The spokesman also said no taxpayers’ money was used in the funding of Johnson’s holiday.

Watch: What have Tory leadership rivals Truss and Sunak pledged for the country?

Pressed on whether Johnson paid for it himself or if it was funded by a donor, the spokesman said any declarations would be made if required.

He also said that Johnson would be meeting the chancellor, Nadhim Zahawi, later this week to discuss some of the economic support that is due to come in later in the year.

It comes as Tory leadership hopefuls Liz Truss and Rishi Sunak continue to court the votes of party members, who will select the new leader and prime minster, with the result announced on September 5.

The race has been set against the backdrop of the bank warning that the country will face the longest joint recession in 30 years due to the cost of living crisis.

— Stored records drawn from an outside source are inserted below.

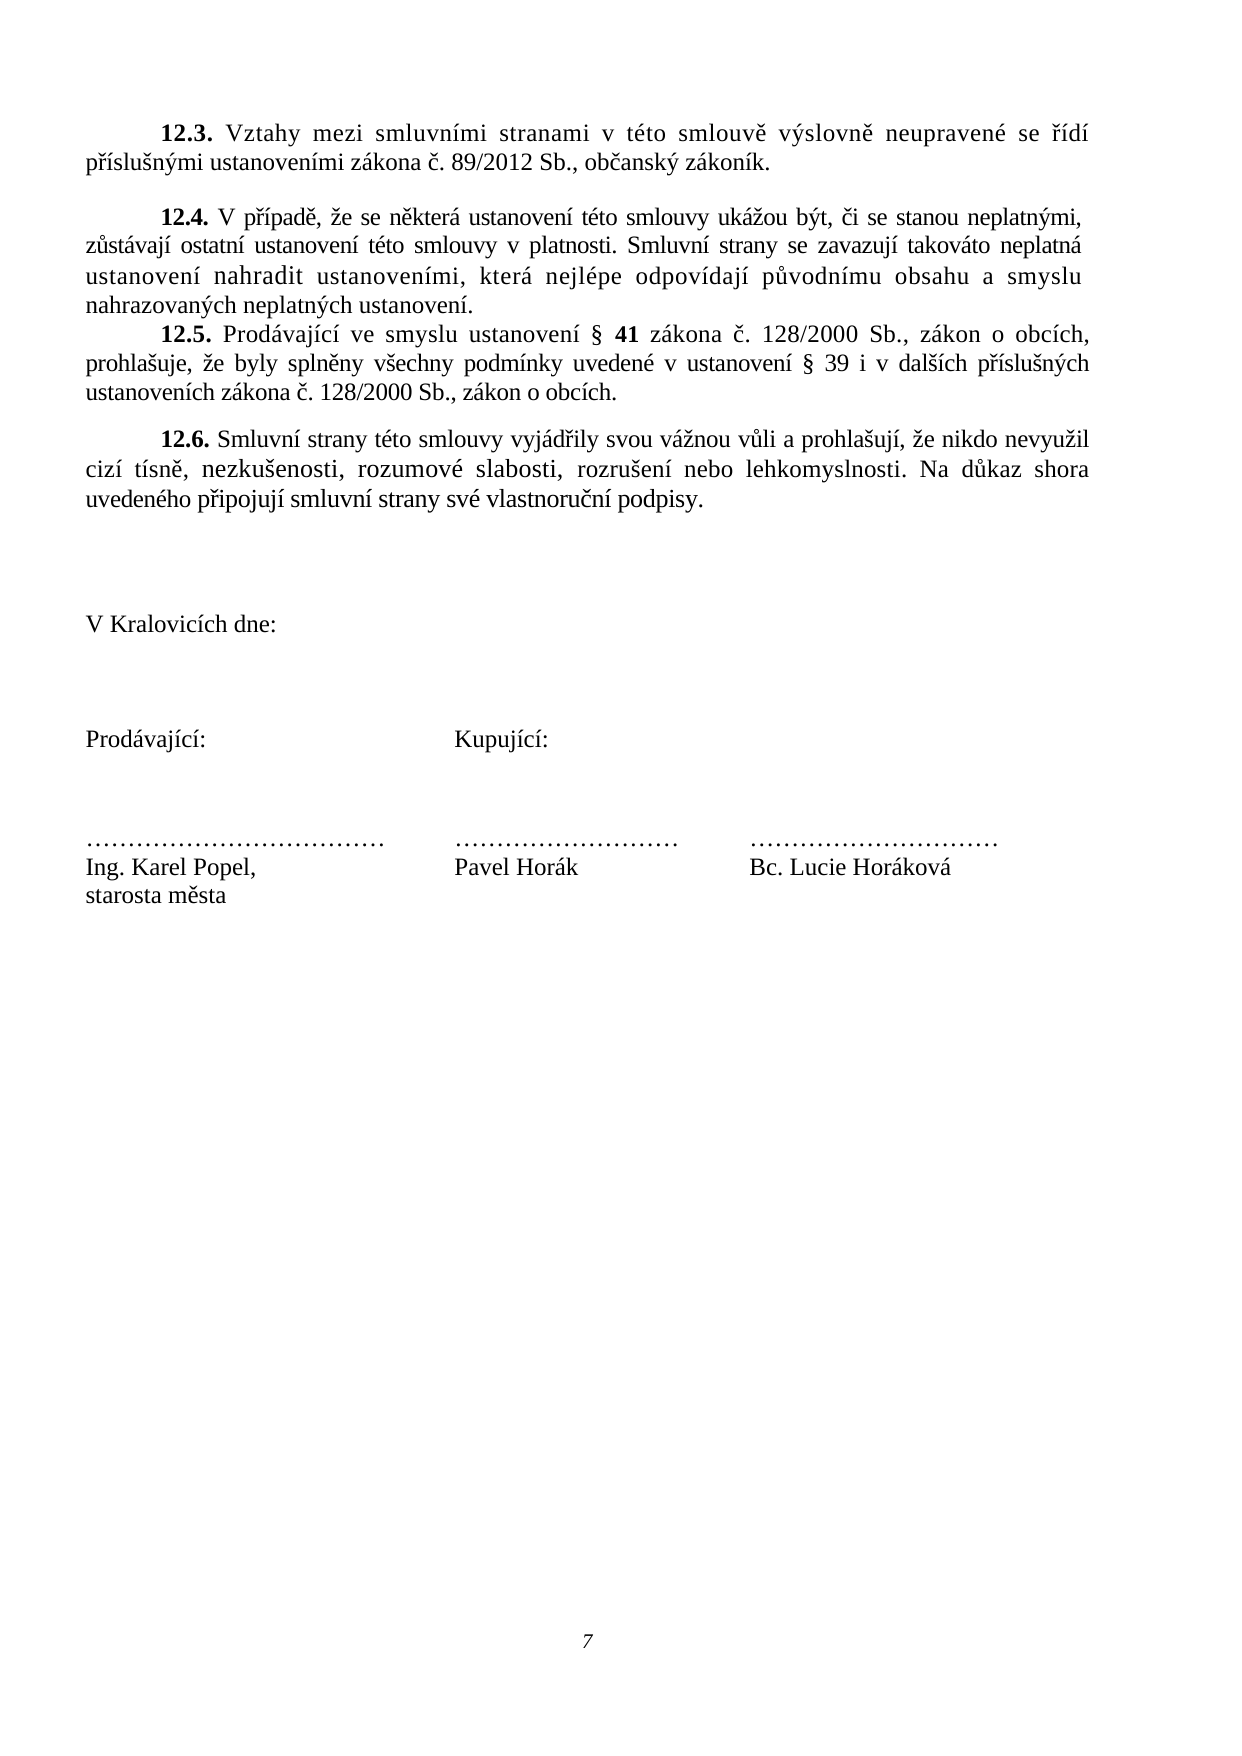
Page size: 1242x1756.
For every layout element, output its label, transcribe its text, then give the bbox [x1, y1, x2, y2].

text starosta města [85, 880, 1091, 909]
text 12.6. Smluvní strany této smlouvy vyjádřily svou vážnou vůli a prohlašují, že nikdo nevyužil cizí tísně, nezkušenosti, rozumové slabosti, rozrušení nebo lehkomyslnosti. Na důkaz shora uvedeného připojují smluvní strany své vlastnoruční podpisy. [85, 424, 1091, 513]
text Prodávající: Kupující: [85, 724, 1091, 753]
text 12.3. Vztahy mezi smluvními stranami v této smlouvě výslovně neupravené se řídí příslušnými ustanoveními zákona č. 89/2012 Sb., občanský zákoník. [85, 118, 1091, 176]
text ……………………………… ……………………… ………………………… [85, 823, 1091, 852]
text V Kralovicích dne: [85, 609, 1091, 638]
text Ing. Karel Popel, Pavel Horák Bc. Lucie Horáková [85, 852, 1091, 880]
text 12.4. V případě, že se některá ustanovení této smlouvy ukážou být, či se stanou neplatnými, zůstávají ostatní ustanovení této smlouvy v platnosti. Smluvní strany se zavazují takováto neplatná ustanovení nahradit ustanoveními, která nejlépe odpovídají původnímu obsahu a smyslu nahrazovaných neplatných ustanovení. [85, 202, 1083, 319]
text 12.5. Prodávající ve smyslu ustanovení § 41 zákona č. 128/2000 Sb., zákon o obcích, prohlašuje, že byly splněny všechny podmínky uvedené v ustanovení § 39 i v dalších příslušných ustanoveních zákona č. 128/2000 Sb., zákon o obcích. [85, 319, 1091, 406]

Last week it raised interest rates to 1.75 per cent, the largest single increase in 27 years, as a way to try to control spiralling inflation.

The prime minister and Zahawi were both away at the time.

Both leadership candidates have vowed to do more to help families get through the cost of living crisis but have clashed on when the new support should be provided and what it should look like.

So far the government’s support centres on £400 off energy bills for every household come October, while the most vulnerable households across the UK will receive support of £1,200, including a one-off £650 cost of living payment.

The scale of the economic challenge awaiting the country prompted an intervention from former prime minister and chancellor Gordon Brown, who claimed there was a a “vacuum” at the heart of government.

Brown told Good Morning Britain: “There’s got to be someone in charge. And it’s not just that they’re asleep at the wheel – there’s nobody at the wheel at the moment.

“You’ve got Boris and his chancellor who have been on holiday, and then you’ve got the two leadership candidates on the campaign trail.

“What’s happening at the centre of government is there is a vacuum and it’s got to be filled immediately if we’re going to protect people by October.

“I know from my own experience, you’ve got to act quickly to deal with the benefits and tax issues if you’re going to get the changes in by the time you want them to be in.”